**Consignes de travail**
1. Relevez tous les pays et territoires désignés par leur nom dans l'article sur le recul de Donald Trump au sujet des droits de douane.
2. Prolongez l'article sur le recul de Donald Trump au sujet des droits de douane en reprenant après sa dernière phrase.

**Extrait fourni**

-*-

Donald Trump, fidèle à son habitude de revirements spectaculaires, a finalement reculé sur l’imposition de nouveaux droits de douane. Annoncée depuis le Forum économique mondial de Davos, cette décision concerne huit nations européennes, dont la France, sanctionnées pour leur soutien au Danemark dans l’épineux dossier du Groenland. Une capitulation américaine qui survient après que l’Europe a brandi la menace de lourdes représailles économiques, démontrant la faiblesse des pressions unilatérales face à une riposte coordonnée.
Le président du Medef, Patrick Martin, n’a pas manqué de saluer cette rare victoire européenne, soulignant l’efficacité d’une posture ferme. Cependant, l’optimisme est de courte durée. Martin a également pointé du doigt la dangereuse déconnexion de la France face aux réalités géopolitiques actuelles. Selon lui, le budget national pour 2026, fruit de mois de débats parlementaires stériles, serait « malheureusement à contresens » des impératifs mondiaux. Une critique acerbe qui met en lumière l’incapacité de l’exécutif français à anticiper les chocs économiques et à s’adapter à un environnement international de plus en plus volatile et menaçant.

-*-

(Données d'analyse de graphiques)
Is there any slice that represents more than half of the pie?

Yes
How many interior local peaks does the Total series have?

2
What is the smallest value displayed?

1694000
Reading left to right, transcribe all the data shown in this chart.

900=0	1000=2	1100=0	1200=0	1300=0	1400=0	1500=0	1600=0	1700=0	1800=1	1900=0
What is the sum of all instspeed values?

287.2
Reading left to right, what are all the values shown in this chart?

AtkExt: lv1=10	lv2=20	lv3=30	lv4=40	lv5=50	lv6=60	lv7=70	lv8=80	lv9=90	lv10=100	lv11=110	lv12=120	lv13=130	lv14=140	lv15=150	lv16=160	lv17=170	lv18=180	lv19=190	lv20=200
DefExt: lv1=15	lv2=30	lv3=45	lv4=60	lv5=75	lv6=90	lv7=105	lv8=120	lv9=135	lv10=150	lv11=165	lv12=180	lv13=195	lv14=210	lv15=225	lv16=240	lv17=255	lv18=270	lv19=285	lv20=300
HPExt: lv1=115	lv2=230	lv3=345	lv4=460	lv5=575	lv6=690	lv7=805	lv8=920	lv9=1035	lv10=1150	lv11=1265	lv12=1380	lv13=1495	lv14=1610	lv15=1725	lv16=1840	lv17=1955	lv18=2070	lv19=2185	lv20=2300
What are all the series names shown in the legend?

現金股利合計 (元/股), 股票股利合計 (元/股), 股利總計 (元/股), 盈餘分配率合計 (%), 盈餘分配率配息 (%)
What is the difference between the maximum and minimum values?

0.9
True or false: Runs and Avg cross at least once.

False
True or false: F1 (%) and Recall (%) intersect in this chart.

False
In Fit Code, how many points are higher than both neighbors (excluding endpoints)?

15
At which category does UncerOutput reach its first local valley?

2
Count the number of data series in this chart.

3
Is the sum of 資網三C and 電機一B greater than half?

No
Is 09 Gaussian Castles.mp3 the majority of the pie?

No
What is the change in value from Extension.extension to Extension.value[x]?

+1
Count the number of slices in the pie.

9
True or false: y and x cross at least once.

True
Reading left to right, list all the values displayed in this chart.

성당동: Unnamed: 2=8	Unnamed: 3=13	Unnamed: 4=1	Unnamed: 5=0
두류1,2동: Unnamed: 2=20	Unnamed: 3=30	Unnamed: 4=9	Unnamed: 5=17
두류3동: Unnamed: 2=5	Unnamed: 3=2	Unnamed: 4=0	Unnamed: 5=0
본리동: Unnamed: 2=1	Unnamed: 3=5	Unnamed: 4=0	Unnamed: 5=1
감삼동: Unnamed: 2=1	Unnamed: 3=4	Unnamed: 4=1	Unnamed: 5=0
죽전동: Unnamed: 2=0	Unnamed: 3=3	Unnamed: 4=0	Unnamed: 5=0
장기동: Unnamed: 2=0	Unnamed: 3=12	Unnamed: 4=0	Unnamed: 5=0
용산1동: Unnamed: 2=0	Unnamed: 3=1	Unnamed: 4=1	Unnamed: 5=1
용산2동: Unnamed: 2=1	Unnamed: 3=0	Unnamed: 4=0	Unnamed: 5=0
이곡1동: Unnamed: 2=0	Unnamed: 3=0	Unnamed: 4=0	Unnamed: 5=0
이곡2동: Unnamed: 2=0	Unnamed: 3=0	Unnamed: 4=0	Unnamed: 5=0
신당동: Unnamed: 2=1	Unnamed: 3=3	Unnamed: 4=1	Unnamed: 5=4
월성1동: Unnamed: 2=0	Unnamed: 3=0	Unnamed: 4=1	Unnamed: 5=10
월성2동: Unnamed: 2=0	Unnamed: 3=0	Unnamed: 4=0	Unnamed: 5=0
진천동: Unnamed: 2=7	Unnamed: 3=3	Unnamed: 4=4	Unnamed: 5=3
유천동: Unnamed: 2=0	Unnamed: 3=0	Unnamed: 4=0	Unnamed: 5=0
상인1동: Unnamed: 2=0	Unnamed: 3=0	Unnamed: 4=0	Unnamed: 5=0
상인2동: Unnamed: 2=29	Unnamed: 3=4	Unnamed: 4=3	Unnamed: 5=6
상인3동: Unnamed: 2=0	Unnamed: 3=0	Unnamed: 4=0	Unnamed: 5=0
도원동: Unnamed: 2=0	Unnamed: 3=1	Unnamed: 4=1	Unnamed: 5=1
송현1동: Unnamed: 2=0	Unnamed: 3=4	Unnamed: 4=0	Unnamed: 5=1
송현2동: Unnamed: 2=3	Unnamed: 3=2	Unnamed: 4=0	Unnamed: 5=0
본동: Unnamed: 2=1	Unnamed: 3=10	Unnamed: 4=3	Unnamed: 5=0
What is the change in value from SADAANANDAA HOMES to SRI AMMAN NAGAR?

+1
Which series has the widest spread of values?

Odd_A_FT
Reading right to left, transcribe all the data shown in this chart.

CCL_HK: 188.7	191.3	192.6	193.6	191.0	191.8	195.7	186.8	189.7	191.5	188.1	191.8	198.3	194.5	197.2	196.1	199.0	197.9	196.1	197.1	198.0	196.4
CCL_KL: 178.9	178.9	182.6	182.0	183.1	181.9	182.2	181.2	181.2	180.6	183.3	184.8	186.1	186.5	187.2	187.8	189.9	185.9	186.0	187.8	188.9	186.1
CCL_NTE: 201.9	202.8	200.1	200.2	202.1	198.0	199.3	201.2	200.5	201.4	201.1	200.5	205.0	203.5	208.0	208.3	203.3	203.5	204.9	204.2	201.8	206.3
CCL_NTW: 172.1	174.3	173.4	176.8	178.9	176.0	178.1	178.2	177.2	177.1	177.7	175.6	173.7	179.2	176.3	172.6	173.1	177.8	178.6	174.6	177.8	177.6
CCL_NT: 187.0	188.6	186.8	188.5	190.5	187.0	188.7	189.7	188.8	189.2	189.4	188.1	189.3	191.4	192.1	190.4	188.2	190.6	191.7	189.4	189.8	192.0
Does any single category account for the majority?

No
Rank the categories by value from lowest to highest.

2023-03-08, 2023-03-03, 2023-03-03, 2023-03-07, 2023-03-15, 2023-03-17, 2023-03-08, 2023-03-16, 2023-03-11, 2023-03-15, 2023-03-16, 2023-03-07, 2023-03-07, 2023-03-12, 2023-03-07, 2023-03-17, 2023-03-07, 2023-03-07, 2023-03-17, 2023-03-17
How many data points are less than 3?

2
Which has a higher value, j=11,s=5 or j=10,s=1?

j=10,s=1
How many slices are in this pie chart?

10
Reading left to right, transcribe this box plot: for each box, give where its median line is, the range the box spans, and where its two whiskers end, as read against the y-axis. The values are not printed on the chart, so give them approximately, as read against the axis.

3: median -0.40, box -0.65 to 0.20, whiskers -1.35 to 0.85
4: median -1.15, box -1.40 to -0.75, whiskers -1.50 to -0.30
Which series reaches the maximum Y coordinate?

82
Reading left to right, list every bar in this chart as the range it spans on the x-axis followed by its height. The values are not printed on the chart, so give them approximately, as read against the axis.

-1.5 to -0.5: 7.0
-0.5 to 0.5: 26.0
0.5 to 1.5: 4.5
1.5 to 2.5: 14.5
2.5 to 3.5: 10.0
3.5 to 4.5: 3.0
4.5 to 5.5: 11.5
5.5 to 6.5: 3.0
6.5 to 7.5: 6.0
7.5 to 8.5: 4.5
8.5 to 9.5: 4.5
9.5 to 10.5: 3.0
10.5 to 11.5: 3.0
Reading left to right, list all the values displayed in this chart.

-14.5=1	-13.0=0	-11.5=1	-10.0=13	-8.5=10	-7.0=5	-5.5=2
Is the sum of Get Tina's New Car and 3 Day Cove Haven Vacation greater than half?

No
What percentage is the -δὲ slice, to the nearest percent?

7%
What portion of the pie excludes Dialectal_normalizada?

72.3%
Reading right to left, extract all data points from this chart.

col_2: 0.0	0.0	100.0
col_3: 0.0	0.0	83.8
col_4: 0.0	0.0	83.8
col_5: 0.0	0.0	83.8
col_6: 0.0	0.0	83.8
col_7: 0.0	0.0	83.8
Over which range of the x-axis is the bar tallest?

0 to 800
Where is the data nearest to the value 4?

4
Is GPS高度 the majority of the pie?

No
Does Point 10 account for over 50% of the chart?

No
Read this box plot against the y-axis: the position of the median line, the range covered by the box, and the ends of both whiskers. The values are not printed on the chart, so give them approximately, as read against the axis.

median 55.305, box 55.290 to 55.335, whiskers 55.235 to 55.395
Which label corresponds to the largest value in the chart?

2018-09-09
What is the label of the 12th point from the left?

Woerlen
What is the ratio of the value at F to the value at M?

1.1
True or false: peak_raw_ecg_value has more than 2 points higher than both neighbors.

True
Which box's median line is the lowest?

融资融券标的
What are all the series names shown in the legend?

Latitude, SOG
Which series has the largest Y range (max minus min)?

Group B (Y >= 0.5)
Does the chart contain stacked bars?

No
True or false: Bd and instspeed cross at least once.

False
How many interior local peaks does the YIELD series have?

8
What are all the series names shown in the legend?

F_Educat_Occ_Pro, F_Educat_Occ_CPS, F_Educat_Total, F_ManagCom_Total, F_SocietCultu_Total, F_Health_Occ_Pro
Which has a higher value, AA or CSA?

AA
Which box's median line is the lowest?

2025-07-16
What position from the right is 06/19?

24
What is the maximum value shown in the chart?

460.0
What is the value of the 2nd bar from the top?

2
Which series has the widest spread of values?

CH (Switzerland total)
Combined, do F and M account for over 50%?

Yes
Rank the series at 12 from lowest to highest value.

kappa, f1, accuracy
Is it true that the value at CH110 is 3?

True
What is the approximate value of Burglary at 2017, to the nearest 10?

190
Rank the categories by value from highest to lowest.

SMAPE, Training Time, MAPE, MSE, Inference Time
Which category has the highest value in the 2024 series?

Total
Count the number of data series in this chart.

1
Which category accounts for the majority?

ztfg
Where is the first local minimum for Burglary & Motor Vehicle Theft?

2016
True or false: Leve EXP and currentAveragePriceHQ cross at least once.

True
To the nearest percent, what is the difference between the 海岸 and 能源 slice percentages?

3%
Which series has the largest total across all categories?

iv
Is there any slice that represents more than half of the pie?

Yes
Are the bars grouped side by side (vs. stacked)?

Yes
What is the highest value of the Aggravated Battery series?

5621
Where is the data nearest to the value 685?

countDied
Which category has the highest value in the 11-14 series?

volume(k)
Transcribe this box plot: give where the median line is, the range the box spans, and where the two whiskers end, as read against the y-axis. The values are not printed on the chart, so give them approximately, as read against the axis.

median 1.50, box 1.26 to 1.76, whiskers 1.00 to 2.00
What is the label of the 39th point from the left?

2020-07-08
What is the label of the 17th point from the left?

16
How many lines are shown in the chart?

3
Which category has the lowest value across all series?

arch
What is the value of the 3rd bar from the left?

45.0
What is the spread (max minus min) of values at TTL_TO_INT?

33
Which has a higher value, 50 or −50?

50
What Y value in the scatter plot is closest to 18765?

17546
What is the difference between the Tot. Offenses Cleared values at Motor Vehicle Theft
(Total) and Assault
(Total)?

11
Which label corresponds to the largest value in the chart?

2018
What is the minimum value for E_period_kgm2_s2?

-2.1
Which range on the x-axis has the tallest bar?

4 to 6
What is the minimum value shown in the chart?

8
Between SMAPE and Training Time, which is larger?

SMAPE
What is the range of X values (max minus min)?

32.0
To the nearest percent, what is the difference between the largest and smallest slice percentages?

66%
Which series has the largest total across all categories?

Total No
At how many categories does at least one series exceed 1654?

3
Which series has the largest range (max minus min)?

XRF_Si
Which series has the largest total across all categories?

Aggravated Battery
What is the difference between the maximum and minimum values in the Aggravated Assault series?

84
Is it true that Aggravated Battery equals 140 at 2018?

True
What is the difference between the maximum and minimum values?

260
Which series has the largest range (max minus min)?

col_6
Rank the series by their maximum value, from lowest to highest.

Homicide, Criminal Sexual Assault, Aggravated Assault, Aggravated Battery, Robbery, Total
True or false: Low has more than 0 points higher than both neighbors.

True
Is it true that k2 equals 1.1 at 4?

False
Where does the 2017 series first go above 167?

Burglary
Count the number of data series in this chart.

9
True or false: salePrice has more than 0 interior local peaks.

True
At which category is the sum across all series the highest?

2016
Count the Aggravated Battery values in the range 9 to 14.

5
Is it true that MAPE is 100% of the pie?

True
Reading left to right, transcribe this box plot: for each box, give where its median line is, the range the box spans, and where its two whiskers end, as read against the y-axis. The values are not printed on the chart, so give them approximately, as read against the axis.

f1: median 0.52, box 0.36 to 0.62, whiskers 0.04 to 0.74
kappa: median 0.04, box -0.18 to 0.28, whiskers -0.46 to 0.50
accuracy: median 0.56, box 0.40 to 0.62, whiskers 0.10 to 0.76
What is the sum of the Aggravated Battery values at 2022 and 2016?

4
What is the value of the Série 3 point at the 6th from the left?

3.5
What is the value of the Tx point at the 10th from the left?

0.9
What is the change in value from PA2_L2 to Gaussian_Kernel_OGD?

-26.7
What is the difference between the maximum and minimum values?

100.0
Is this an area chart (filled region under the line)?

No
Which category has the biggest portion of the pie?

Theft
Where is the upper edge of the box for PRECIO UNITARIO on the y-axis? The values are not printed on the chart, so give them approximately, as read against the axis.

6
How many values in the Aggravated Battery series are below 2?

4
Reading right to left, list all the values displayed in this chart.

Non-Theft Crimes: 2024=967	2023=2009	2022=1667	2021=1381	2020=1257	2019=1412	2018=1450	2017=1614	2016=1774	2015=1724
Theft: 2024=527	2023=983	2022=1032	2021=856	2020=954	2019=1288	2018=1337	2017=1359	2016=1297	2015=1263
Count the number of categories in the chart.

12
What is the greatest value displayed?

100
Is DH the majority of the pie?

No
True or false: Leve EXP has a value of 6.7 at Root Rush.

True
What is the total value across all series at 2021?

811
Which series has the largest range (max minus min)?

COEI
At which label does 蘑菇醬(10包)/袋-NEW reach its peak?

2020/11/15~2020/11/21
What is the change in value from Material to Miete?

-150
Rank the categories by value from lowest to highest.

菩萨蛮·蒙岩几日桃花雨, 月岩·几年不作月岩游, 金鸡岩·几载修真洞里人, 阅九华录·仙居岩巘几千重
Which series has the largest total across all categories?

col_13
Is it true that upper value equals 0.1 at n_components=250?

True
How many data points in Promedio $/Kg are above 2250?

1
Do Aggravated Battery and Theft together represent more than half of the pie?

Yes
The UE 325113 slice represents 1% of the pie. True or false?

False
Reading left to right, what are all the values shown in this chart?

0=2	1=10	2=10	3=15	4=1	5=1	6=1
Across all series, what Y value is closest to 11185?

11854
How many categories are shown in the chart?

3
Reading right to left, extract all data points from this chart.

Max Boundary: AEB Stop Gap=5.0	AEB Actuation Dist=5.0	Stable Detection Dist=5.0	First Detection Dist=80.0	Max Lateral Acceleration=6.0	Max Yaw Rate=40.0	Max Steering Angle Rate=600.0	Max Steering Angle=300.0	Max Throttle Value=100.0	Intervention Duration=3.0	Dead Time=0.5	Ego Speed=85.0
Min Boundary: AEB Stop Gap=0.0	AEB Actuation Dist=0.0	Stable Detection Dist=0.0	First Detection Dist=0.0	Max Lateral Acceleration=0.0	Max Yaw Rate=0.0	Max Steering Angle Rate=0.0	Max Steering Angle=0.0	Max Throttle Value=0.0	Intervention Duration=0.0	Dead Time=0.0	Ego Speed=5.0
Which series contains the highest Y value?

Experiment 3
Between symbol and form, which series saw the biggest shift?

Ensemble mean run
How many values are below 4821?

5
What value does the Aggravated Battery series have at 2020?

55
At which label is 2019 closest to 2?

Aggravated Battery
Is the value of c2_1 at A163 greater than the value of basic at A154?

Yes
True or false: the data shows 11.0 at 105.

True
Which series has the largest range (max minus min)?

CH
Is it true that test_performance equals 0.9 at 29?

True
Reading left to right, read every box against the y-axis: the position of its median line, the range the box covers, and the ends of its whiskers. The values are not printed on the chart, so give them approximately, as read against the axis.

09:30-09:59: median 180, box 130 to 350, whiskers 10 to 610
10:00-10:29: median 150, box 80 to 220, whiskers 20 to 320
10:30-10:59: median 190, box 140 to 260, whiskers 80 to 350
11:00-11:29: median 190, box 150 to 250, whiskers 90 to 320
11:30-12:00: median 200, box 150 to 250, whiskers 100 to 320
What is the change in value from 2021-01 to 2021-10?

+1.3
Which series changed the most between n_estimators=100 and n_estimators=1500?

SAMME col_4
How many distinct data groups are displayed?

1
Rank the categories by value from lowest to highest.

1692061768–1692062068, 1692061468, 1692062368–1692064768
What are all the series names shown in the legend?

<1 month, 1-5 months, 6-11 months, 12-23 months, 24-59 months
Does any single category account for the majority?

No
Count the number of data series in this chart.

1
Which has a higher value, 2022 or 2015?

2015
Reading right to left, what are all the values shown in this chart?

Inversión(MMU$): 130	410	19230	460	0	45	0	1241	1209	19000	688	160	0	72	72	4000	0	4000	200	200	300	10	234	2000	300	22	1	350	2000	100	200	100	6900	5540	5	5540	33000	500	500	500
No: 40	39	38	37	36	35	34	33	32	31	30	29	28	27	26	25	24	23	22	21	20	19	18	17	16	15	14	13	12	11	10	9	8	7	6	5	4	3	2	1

-*-

**Réponses dans l'ordre**
1. France, Danemark, Groenland

2.
Ce revirement de Trump, bien que perçu comme un soulagement immédiat, ne masque pas la fragilité persistante des relations transatlantiques. Il expose également l’imprévisibilité d’une politique américaine qui continue de prendre le monde en otage de ses caprices. Tandis que l’Europe savoure une victoire éphémère, la France, elle, semble s’enfoncer dans des choix budgétaires qui risquent de l’isoler davantage dans un contexte mondial déjà lourd de menaces et d’incertitudes économiques croissantes.